▼
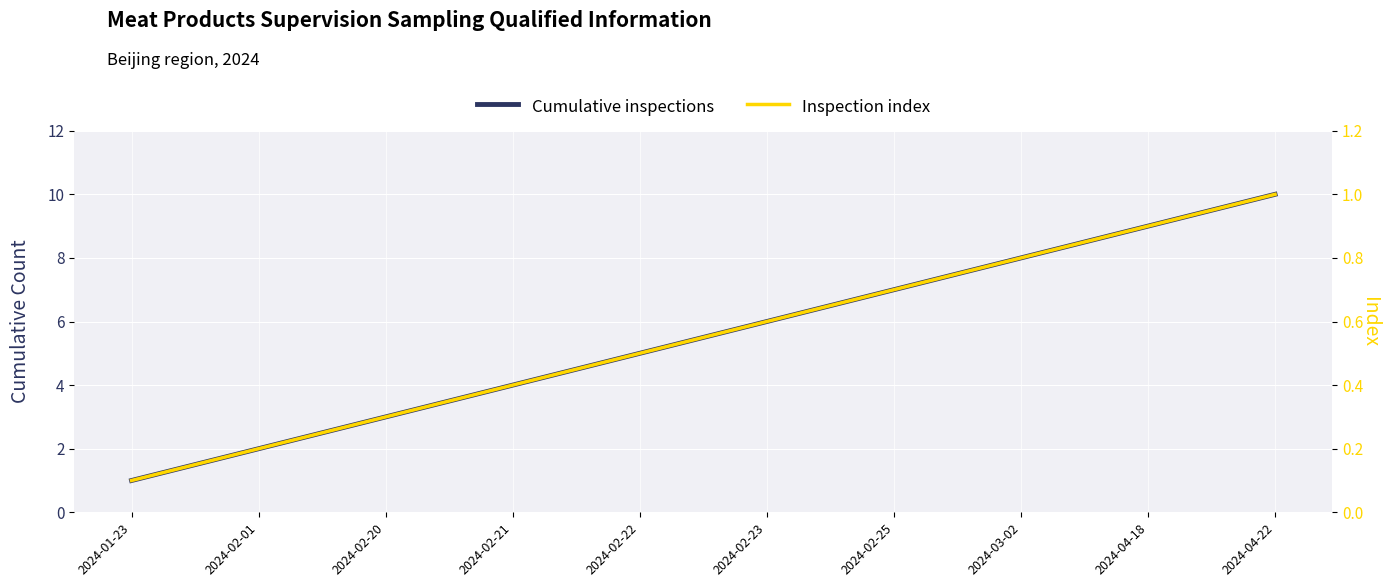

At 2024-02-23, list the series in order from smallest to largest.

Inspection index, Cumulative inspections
▲
▼
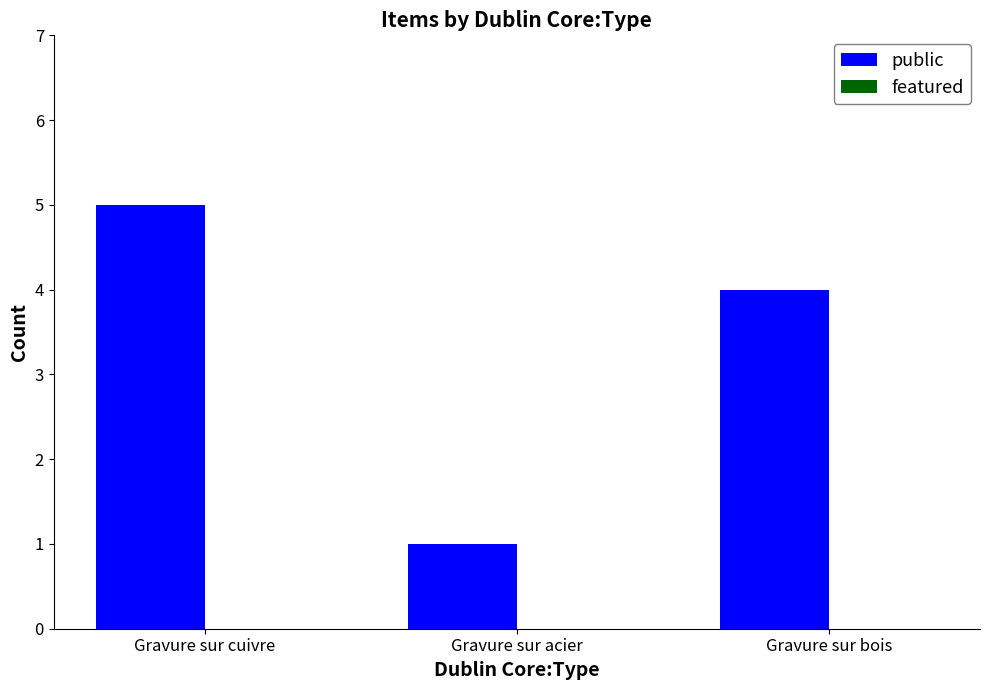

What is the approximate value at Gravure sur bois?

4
▲
▼
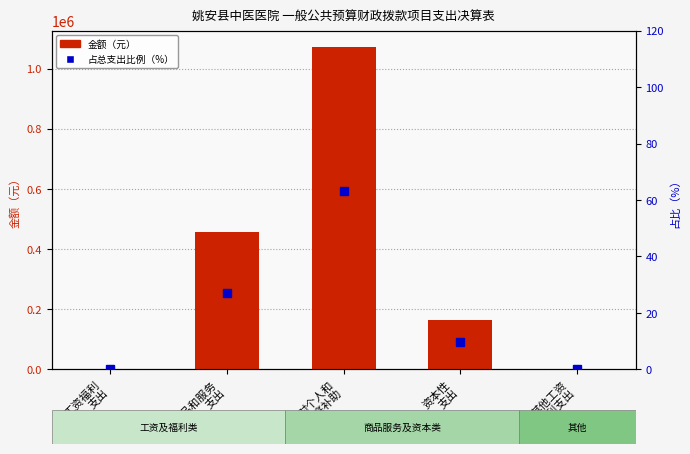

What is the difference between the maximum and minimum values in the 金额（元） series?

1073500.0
▲
How to complete this task - Please return each line of the material above that contains the word "series".

Answer box -
At 2024-02-23, list the series in order from smallest to largest.
What is the difference between the maximum and minimum values in the 金额（元） series?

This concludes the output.